Elle couvrit d'abord les hommes les plus loin du feu mais force était de constater qu'elle avait vu bien trop grand en terme de nombre de couvertures alors pour finir elle borda presque tous les soldats. Tashigi avait vaguement conscience qu'elle devrait trouver ça humiliant ou au moins dégradant mais un sentiment de satisfaction et de bonheur diffus lui empêchaient ces pensées.

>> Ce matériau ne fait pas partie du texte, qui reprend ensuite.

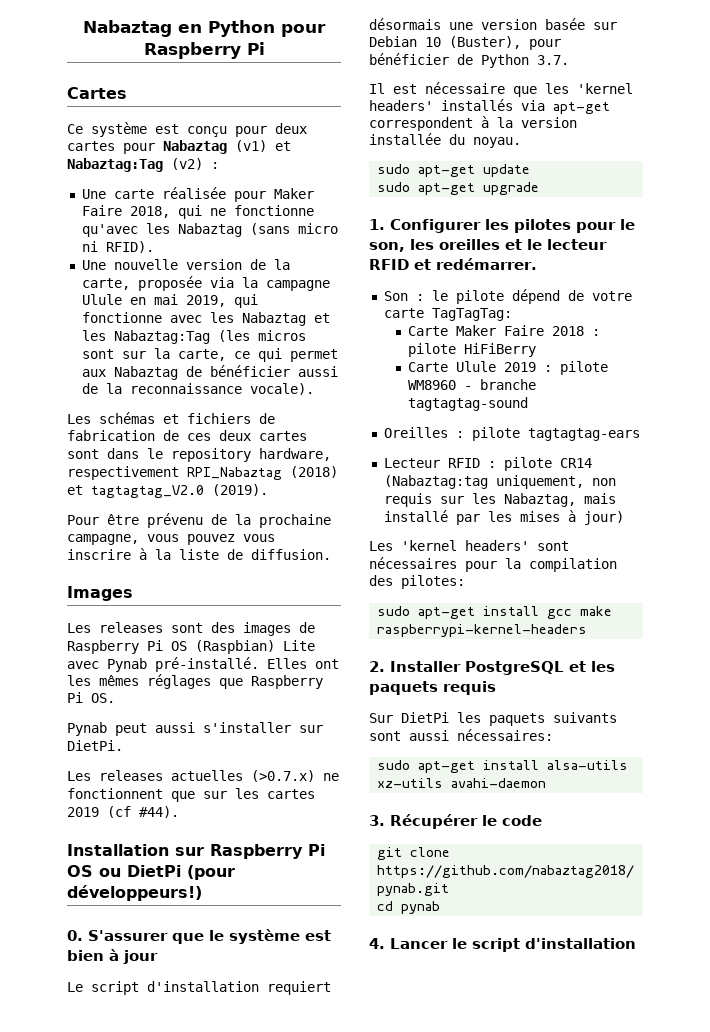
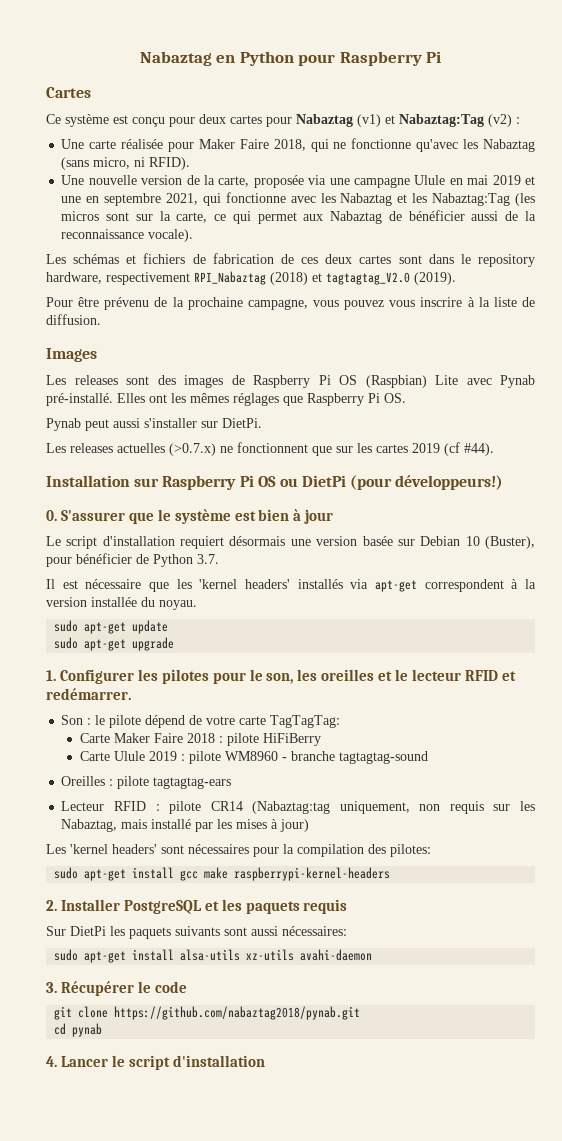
[297,223,338,234] micro -> [93,157,131,169] micro,
[241,277,258,288] la -> [329,178,350,185] une
[185,295,226,307] 2019, -> [492,175,535,185] [61,193,199,206] 2019 et une en septembre 2021,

Pour une fois elle pouvait prendre soin des soldats et de Smoker sans recevoir aucune remarque. Elle pouvait juste prendre soin d'eux sans que Smoker ne la repousse ou que les soldats veuillent l'aider en retour. C'était une façon bien étrange de montrer son affection, sans que personne ne le sache, mais cela rendait la colonelle heureuse.

Pendant un instant la vision de Smoker, plus jeune, faisant la même chose pour que ses camarades lui vint à l'esprit. Une fois de plus il avait sûrement eut raison : même si ce n'était apparemment que nettoyer le bordel derrière lui, elle pouvait être très flattée.